Congress Fails Medicare Patients and Their Physicians
In a disgraceful display of partisan politics, Congress has put the health care of the more than 47 million Americans covered by Medicare and the practices of the physicians who care for those patients in jeopardy. Barring last-minute heroics -- which seem increasingly unlikely from the least-popular Congress in the history of the Gallup poll -- physicians face a 27.4 percent Medicare payment reduction that is scheduled to take effect on Jan. 1.
Congress is receiving a failing grade from the AAFP regarding its actions on the Medicare payment situation. Although the majority of Republicans and Democrats in the House and Senate agree on the need to extend a payroll tax cut that affects 160 million Americans, extend benefits for millions of long-term unemployed, and -- most importantly to this audience -- maintain the current level of Medicare payments to physicians, they cannot agree on a solution.
Given an opportunity to address all three of these issues in the waning days of 2011, legislators accomplished exactly what you might expect from a group with an approval rating approaching single digits -- nothing.
So how did we get in this position?
On Dec. 20, the U.S. House of Representatives rejected a bill -- which had passed through the Senate with overwhelming bipartisan support -- that would have delayed an impending Medicare payment cut and extended the tax break and unemployment benefits for two months. The Senate bill was unacceptable to House Republicans because it offered only a short-term solution to problems that would have to be addressed again early in 2012.
A week earlier, the House had approved a bill that would have provided a 1 percent increase in Medicare physician payments for each of the next two years. However, the House bill was unacceptable to Senate Democrats because it also would have repealed or scaled back programs in the Patient Protection and Affordable Care Act.
Legislators from both sides of the aisle are behaving like children in a playground squabble, pointing fingers and calling names while their constituents suffer the consequences of their ineffectiveness.
The Senate already had adjourned for the holiday break when the House rejected the Senate's short-term solution and is not expected to return until Jan. 23, making it unlikely that the Medicare payment cut will be averted.
Although the Senate's two-month fix is not at all what the Academy wanted for the holidays -- or what it had been demanding -- it would have been better than the giant lump of coal the House has left us with. Whatever action Congress takes likely will be retroactive, creating billing nightmares for physicians and CMS, which has issued guidance instructing Medicare carriers to hold payments until at least Jan. 17 to give Congress additional time to reach an agreement.
Of course, Congress has had nearly a decade to solve this problem, passing short-term fixes to the sustainable growth rate, or SGR, formula every year from 2003 through last year. This year, lawmakers couldn't even manage to put another Band-Aid on the problem.
For those of you who are asking about your options regarding participation in the Medicare program, the AAFP has resources available online.
Many of you have been actively involved in our grassroots efforts on this issue. In fact, 2,443 of you sent 6,208 letters to your members of Congress during the past two months regarding the SGR and funding for Title VII programs and graduate medical education. I want to thank you. It will be imperative that legislators hear from us when they return to work in January. Congress needs to know how the Medicare payment cut will affect your practice and your patients' access to care. Nearly one-fourth of patients seen by family physicians are Medicare beneficiaries. For some of you, the percentage is much higher.
What's your story? Be ready to tell your legislators.
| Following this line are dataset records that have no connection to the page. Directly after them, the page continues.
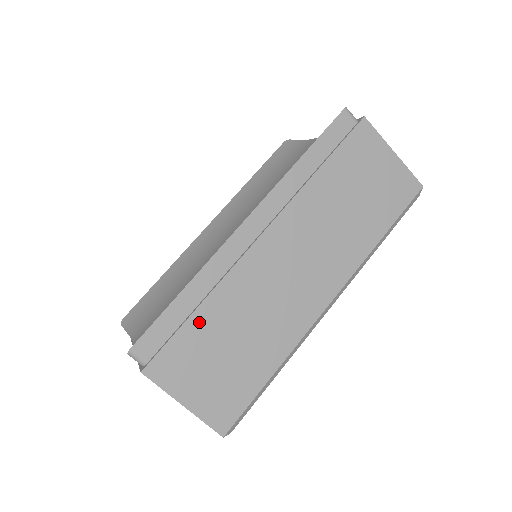
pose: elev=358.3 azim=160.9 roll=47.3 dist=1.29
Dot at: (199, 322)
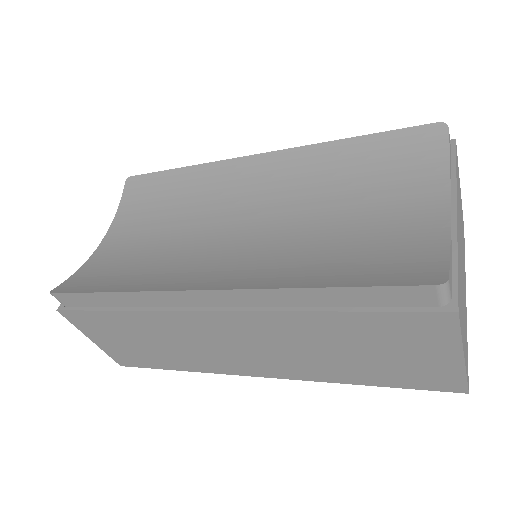
Dot at: (117, 317)
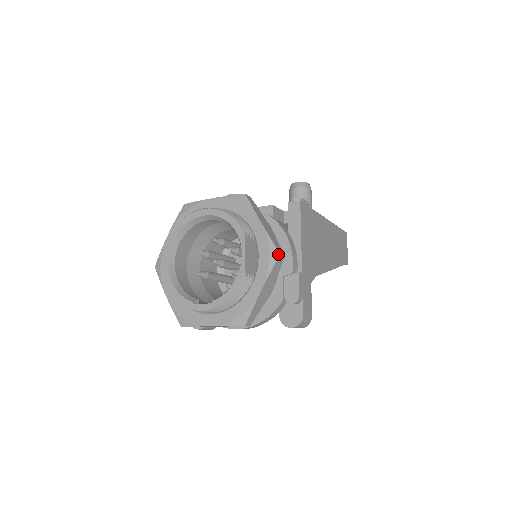
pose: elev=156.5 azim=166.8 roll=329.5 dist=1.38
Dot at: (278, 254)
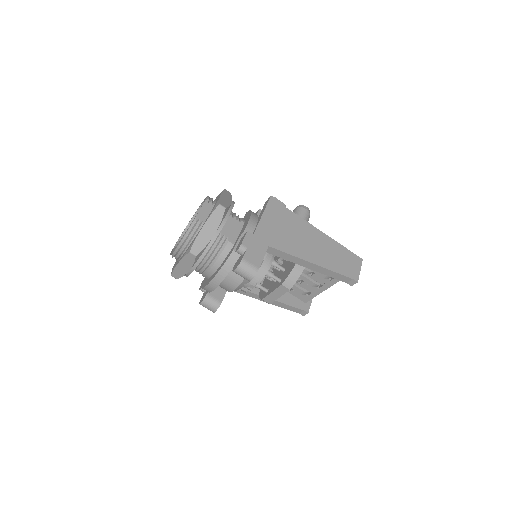
Dot at: (218, 204)
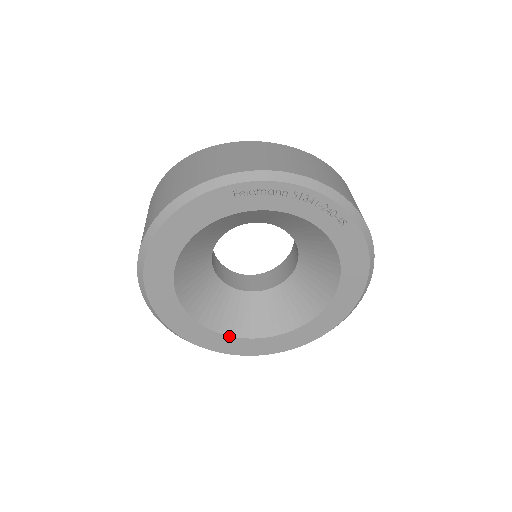
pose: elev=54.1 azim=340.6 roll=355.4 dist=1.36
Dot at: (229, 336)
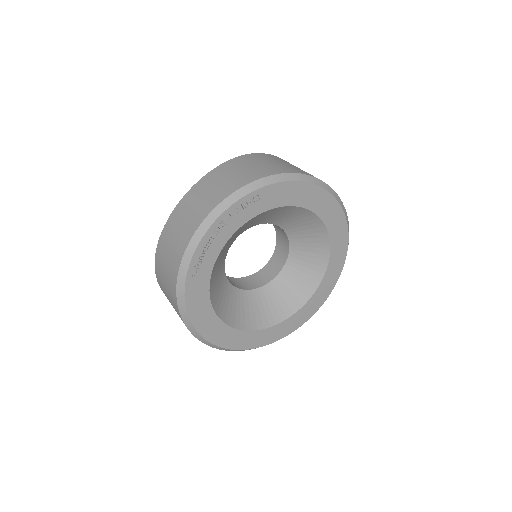
Dot at: (308, 301)
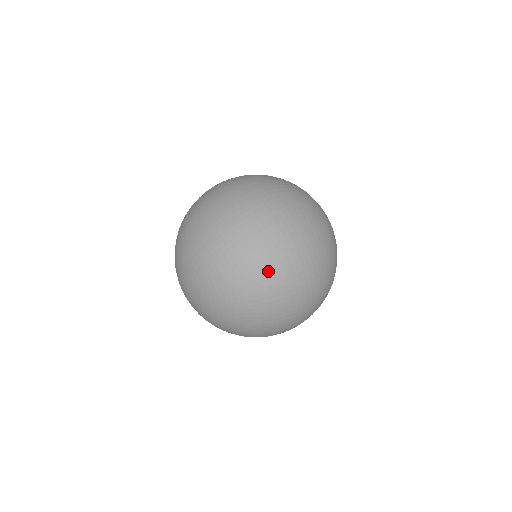
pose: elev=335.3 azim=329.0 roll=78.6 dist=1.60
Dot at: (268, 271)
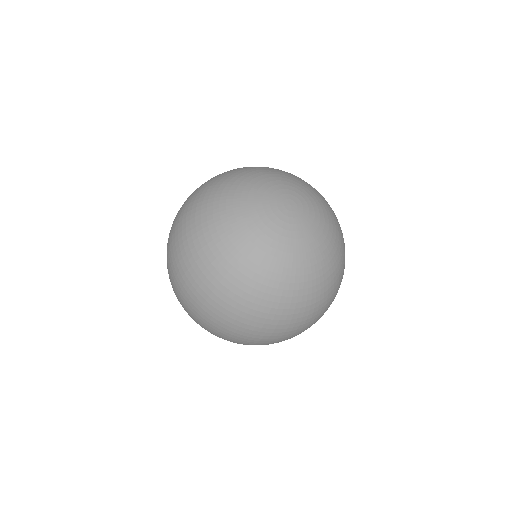
Dot at: occluded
I am not asking you to contact your elected officials immediately (they're not there to answer your call or read your e-mail), but the Academy will be calling on members for an all-out effort to make our message heard early next month. I will provide you with details when it's time to act.
I want to emphasize that although a short-term solution will be needed to stabilize Medicare payments, the AAFP remains committed to its long-standing demand for a permanent fix. We are calling for a repeal of the SGR, a period of at least three to five years of payment stability, and at least a 3 percent positive payment differential for primary care compared to other specialties.
Our resolve hasn't wavered, and with your help, we will persevere to achieve this goal.